Extended Data Fig. 9: Clustering analysis of patient CAR T cells activated with IL-4 supplementation.

a, Expression distribution of Proliferation Score, Type-1 Score, Type-2 Score, and Cytotoxic Score on the UMAP in Fig. 3j. Genes defining each module are listed below. b, Differentially expressed genes (DEGs) specific to Cluster 4 in comparison to all other clusters in Fig. 3j. c, Corresponding signalling pathways regulated by the DEGs identified in Cluster 4 in Fig. 3j. Functional pathways are downregulated in this cluster, whereas T cell exhaustion and death receptor signalling are activated. d, Dot plot showing expression profile of type 2 receptor genes across all clusters identified in Fig. 3j, with notable high expression observed in Clusters 1 and 4. The size of circle represents proportion of single cells expressing the gene, and the colour shade indicates normalized expression level. e, Comparison of signalling pathways in BCA2 patient CAR T cells supplemented with 10 ng/mL IL-4 relative to the original condition, with or without the exclusion of dysfunctional cytotoxic Cluster 4 cells in Fig. 3j. A statistical comparison of the activation z score for functional signalling pathways (n = 21), including those regulating metabolism, immune function, and proliferation, was conducted.
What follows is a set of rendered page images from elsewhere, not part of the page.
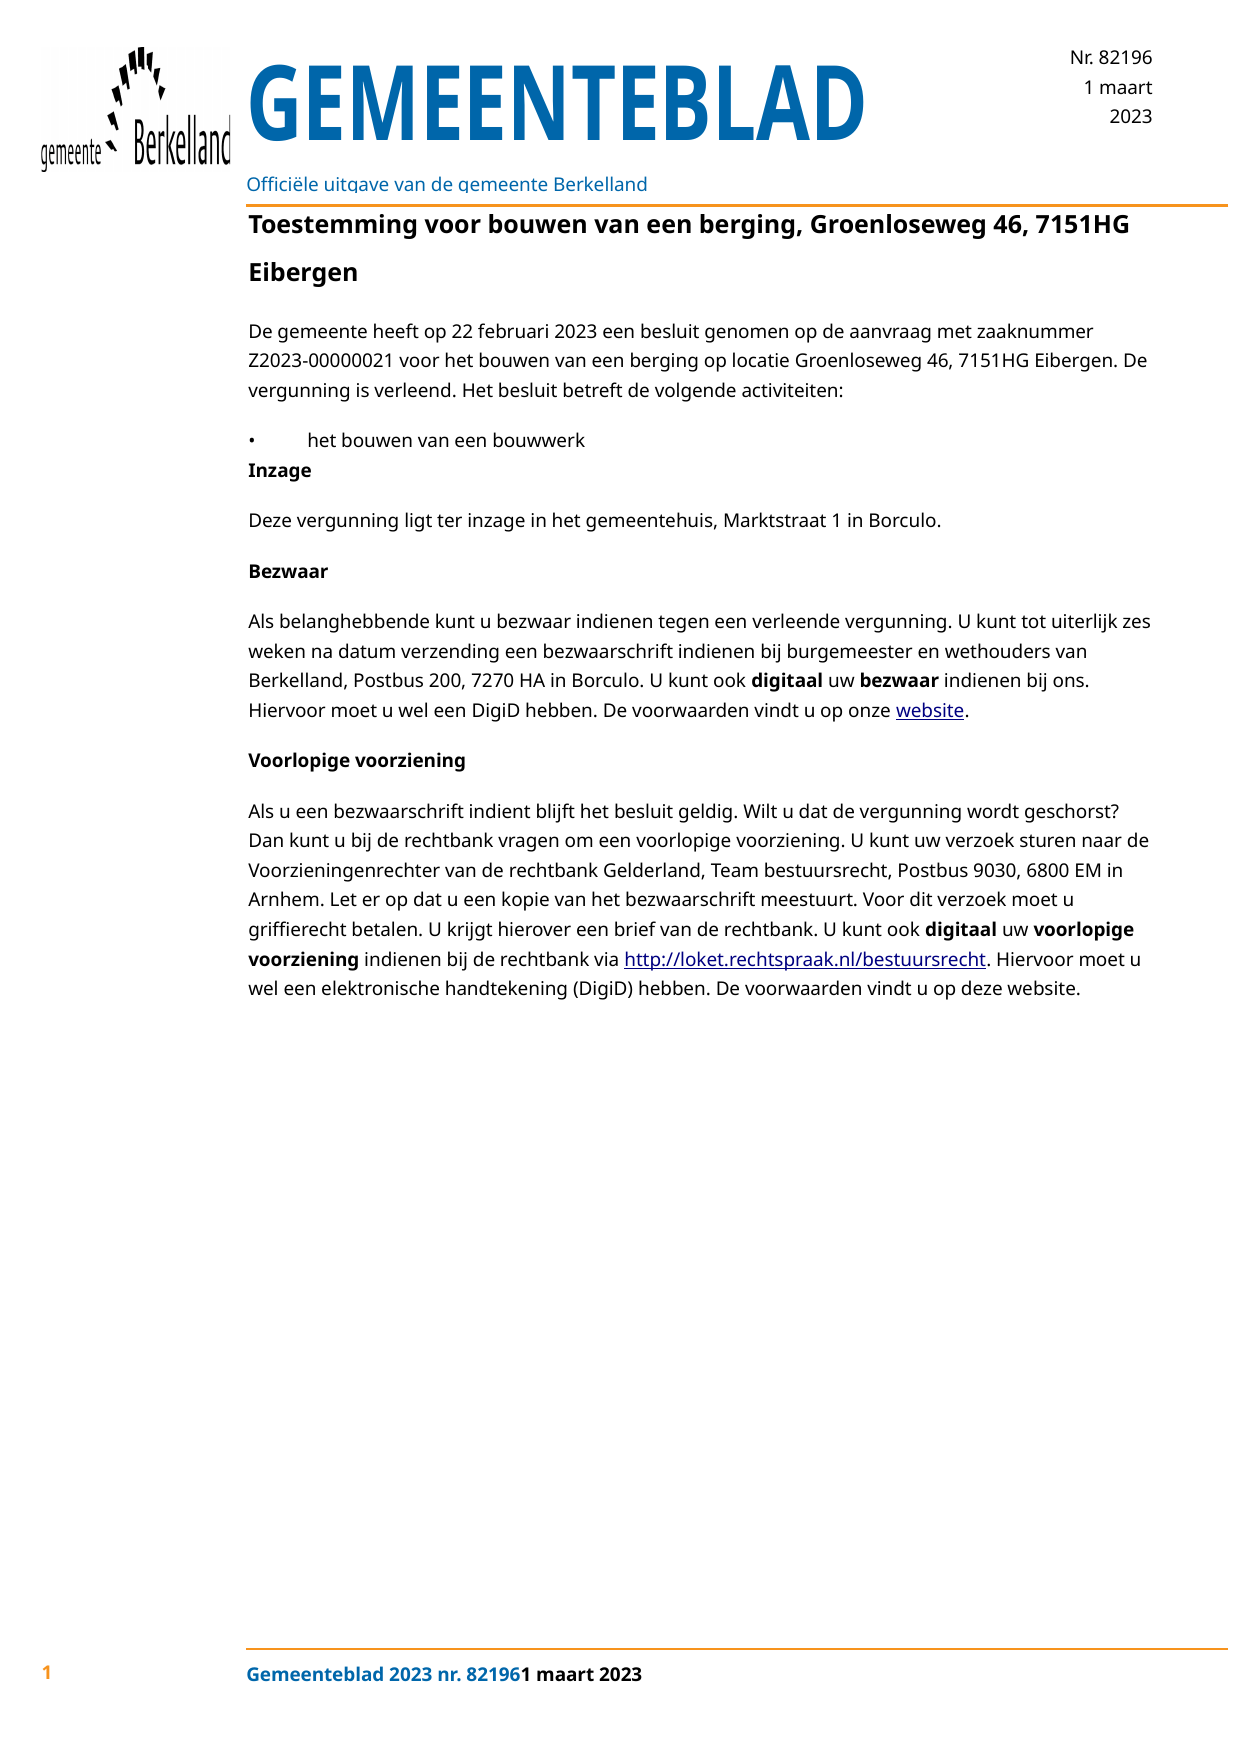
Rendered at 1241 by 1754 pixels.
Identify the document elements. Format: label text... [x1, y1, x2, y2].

text Deze vergunning ligt ter inzage in het gemeentehuis, Marktstraat 1 in Borculo. [248, 507, 1152, 533]
text Als belanghebbende kunt u bezwaar indienen tegen een verleende vergunning. U kunt tot uiterlijk zes weken na datum verzending een bezwaarschrift indienen bij burgemeester en wethouders van Berkelland, Postbus 200, 7270 HA in Borculo. U kunt ook digitaal uw bezwaar indienen bij ons. Hiervoor moet u wel een DigiD hebben. De voorwaarden vindt u op onze website. [248, 608, 1152, 723]
text De gemeente heeft op 22 februari 2023 een besluit genomen op de aanvraag met zaaknummer Z2023-00000021 voor het bouwen van een berging op locatie Groenloseweg 46, 7151HG Eibergen. De vergunning is verleend. Het besluit betreft de volgende activiteiten: [248, 318, 1152, 403]
text Als u een bezwaarschrift indient blijft het besluit geldig. Wilt u dat de vergunning wordt geschorst? Dan kunt u bij de rechtbank vragen om een voorlopige voorziening. U kunt uw verzoek sturen naar de Voorzieningenrechter van de rechtbank Gelderland, Team bestuursrecht, Postbus 9030, 6800 EM in Arnhem. Let er op dat u een kopie van het bezwaarschrift meestuurt. Voor dit verzoek moet u griffierecht betalen. U krijgt hierover een brief van de rechtbank. U kunt ook digitaal uw voorlopige voorziening indienen bij de rechtbank via http://loket.rechtspraak.nl/bestuursrecht. Hiervoor moet u wel een elektronische handtekening (DigiD) hebben. De voorwaarden vindt u op deze website. [248, 798, 1152, 1001]
text Bezwaar [248, 558, 1152, 584]
text Toestemming voor bouwen van een berging, Groenloseweg 46, 7151HG Eibergen [248, 207, 1152, 288]
text Inzage [248, 457, 1152, 483]
picture [41, 47, 231, 172]
text Voorlopige voorziening [248, 747, 1152, 773]
list het bouwen van een bouwwerk [248, 427, 1152, 453]
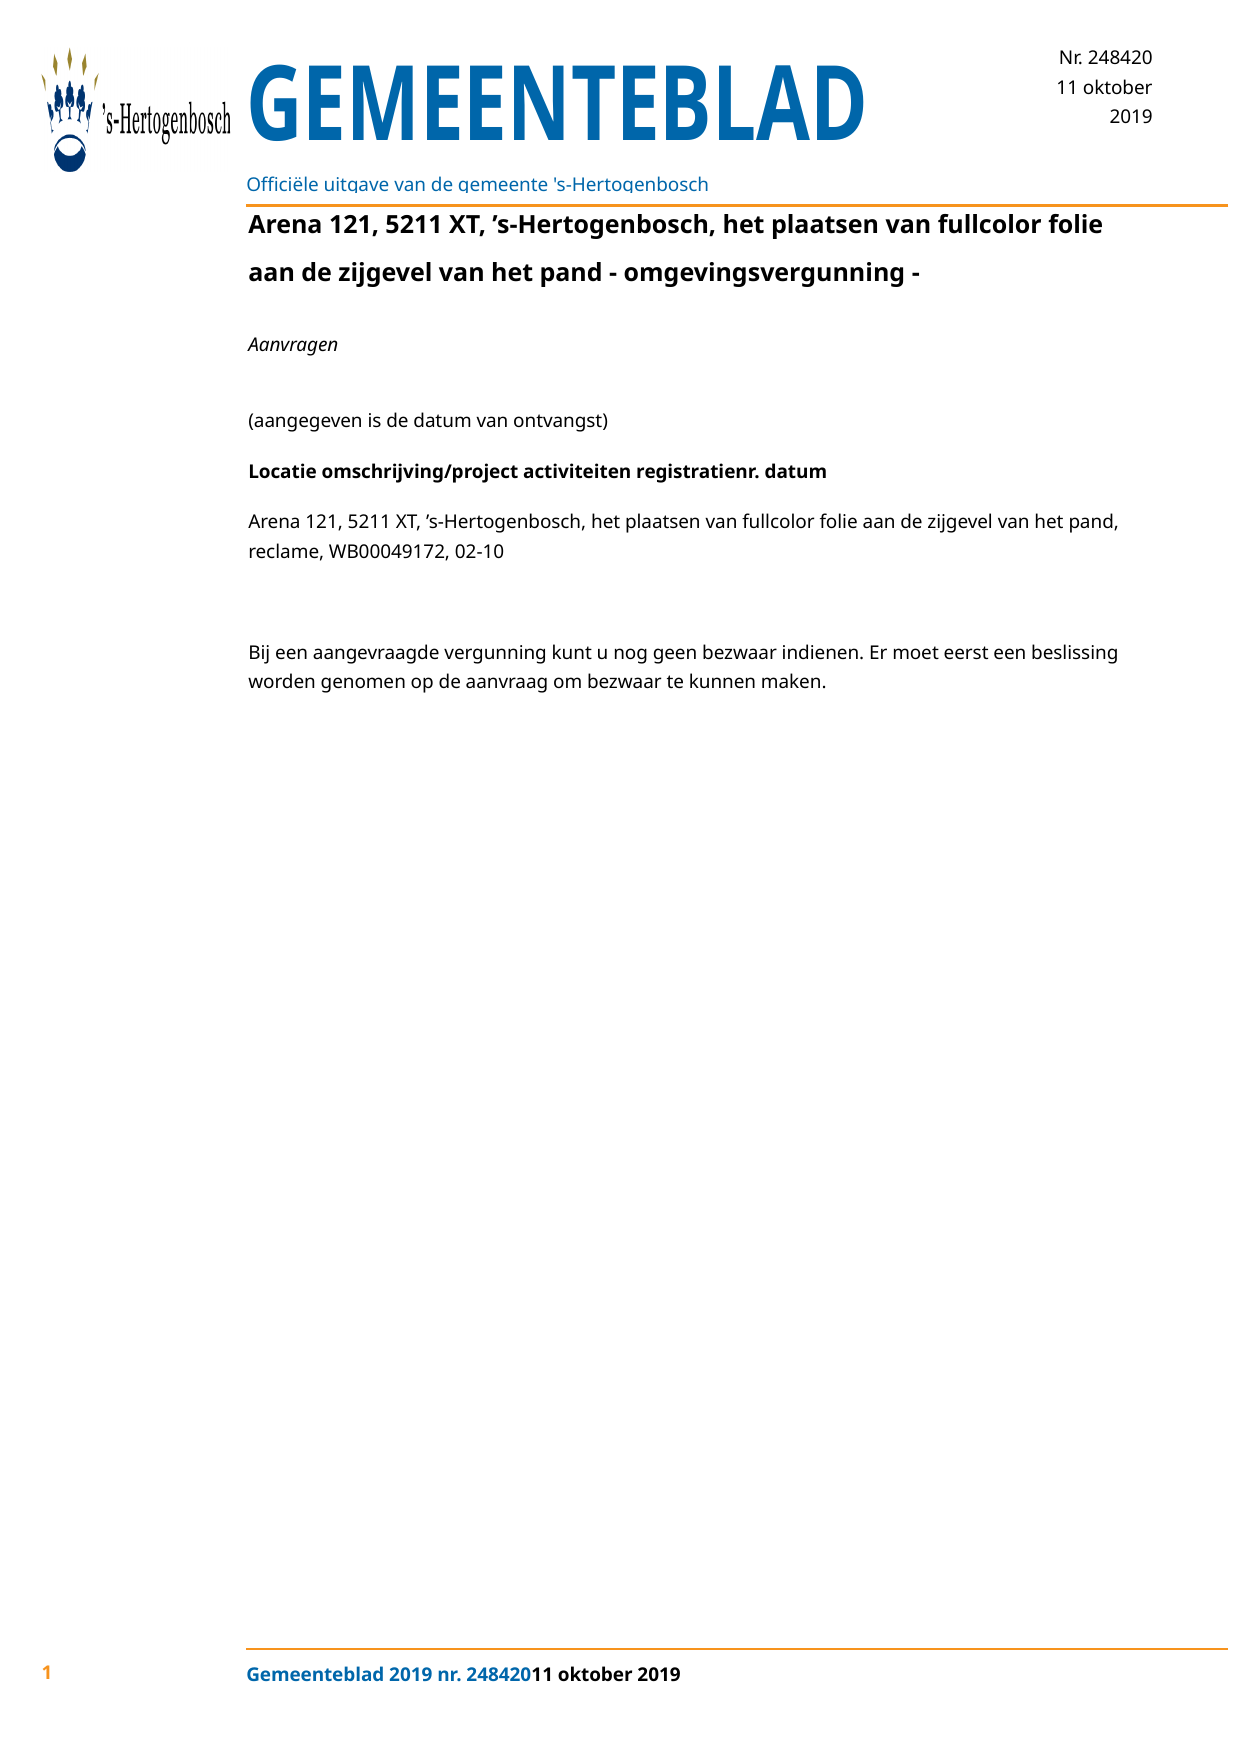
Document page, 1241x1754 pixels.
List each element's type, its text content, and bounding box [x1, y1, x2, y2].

text Bij een aangevraagde vergunning kunt u nog geen bezwaar indienen. Er moet eerst een beslissing worden genomen op de aanvraag om bezwaar te kunnen maken. [248, 639, 1152, 694]
text (aangegeven is de datum van ontvangst) [248, 408, 1152, 433]
picture [41, 47, 231, 172]
text Locatie omschrijving/project activiteiten registratienr. datum [248, 458, 1152, 484]
text Aanvragen [248, 331, 1152, 357]
text Arena 121, 5211 XT, ’s-Hertogenbosch, het plaatsen van fullcolor folie aan de zijgevel van het pand - omgevingsvergunning - [248, 207, 1152, 288]
text Arena 121, 5211 XT, ’s-Hertogenbosch, het plaatsen van fullcolor folie aan de zijgevel van het pand, reclame, WB00049172, 02-10 [248, 508, 1152, 564]
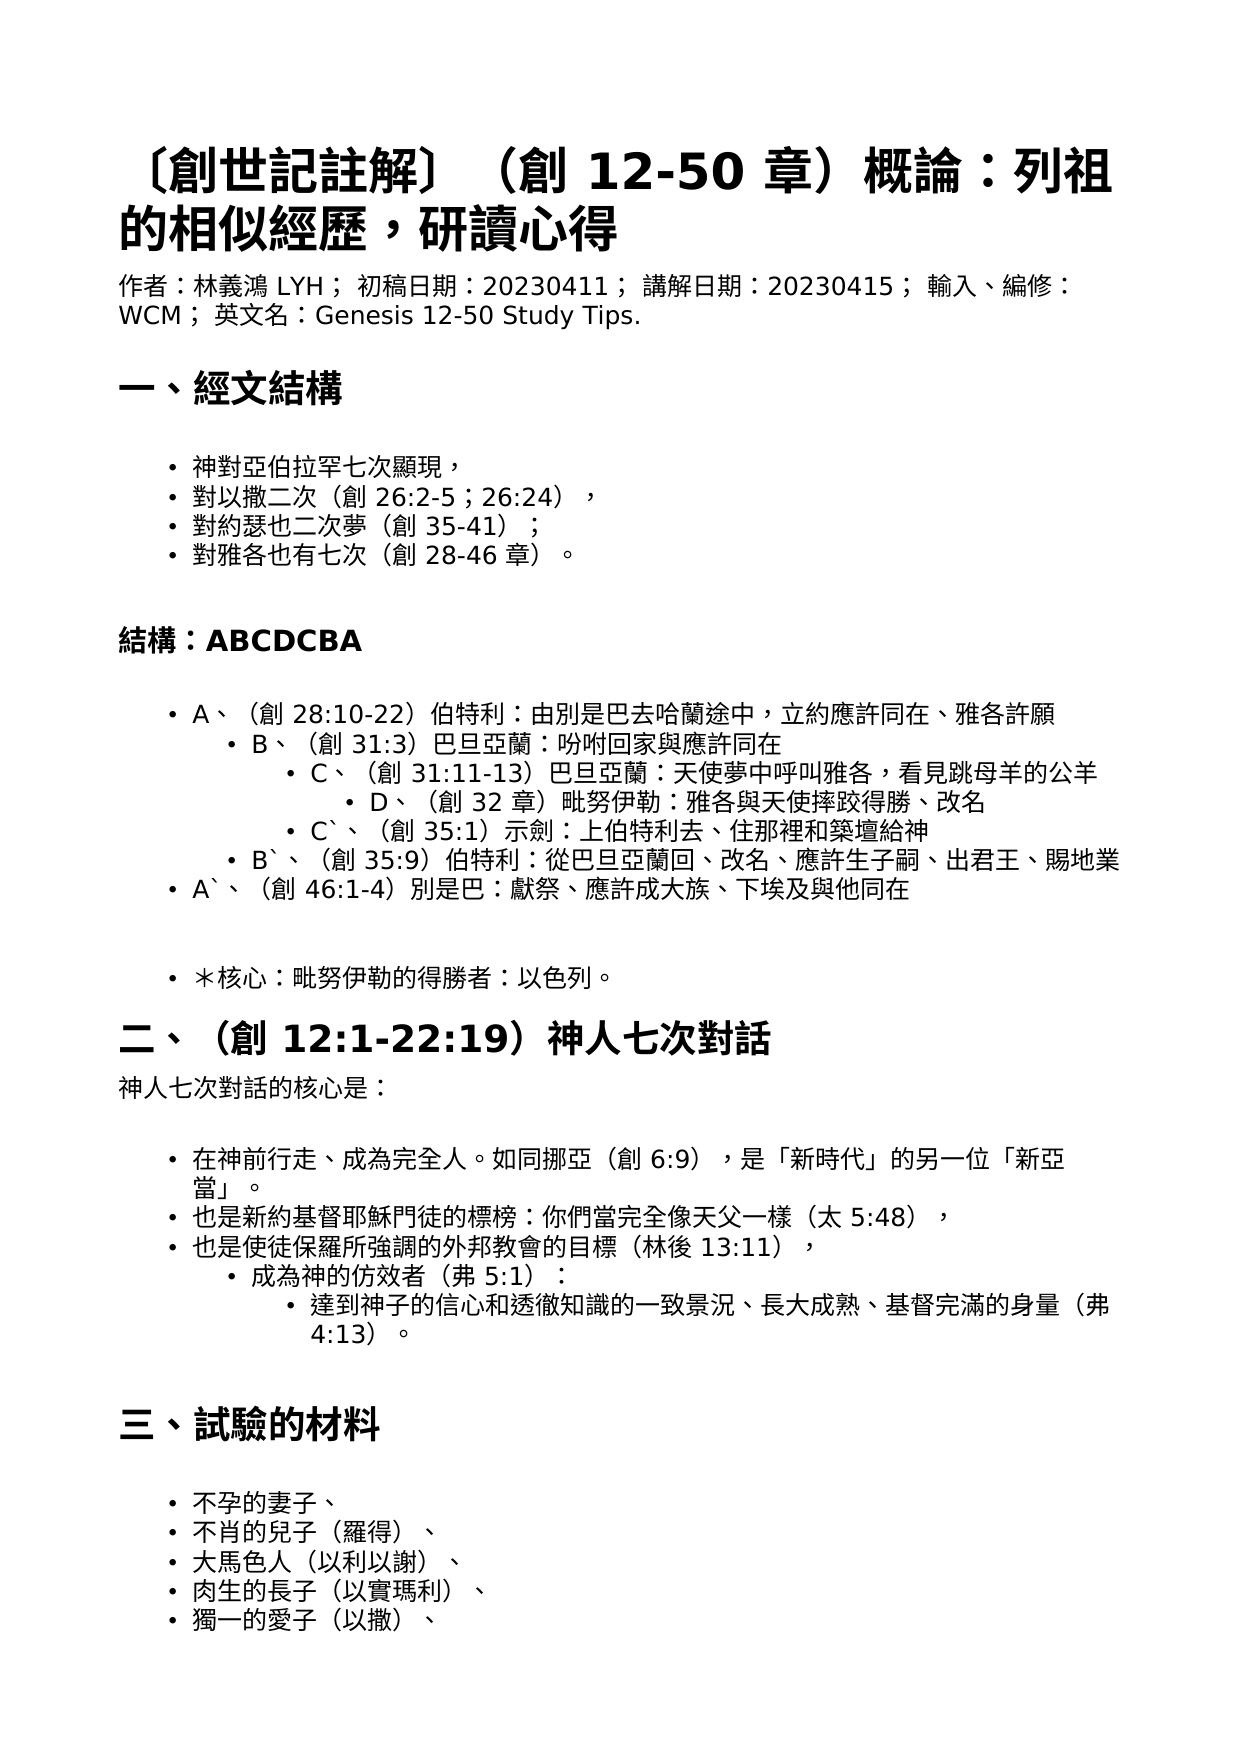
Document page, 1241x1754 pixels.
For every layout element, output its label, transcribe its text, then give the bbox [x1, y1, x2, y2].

list B`、（創 35:9）伯特利：從巴旦亞蘭回、改名、應許生子嗣、出君王、賜地業 [236, 846, 1122, 876]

In c and e, pathway terms are ranked by –log 10 (p-value). z score is computed and used to reflect the predicted activation level (z > 0, activated/upregulated; z < 0, inhibited/downregulated; z ≥ 2 or z ≤ −2 can be considered significant). Significance levels were calculated with two-tailed Mann-Whitney test (b), right-tailed Fisher’s Exact Test (c), or two-tailed Wilcoxon matched-pairs signed rank test (e).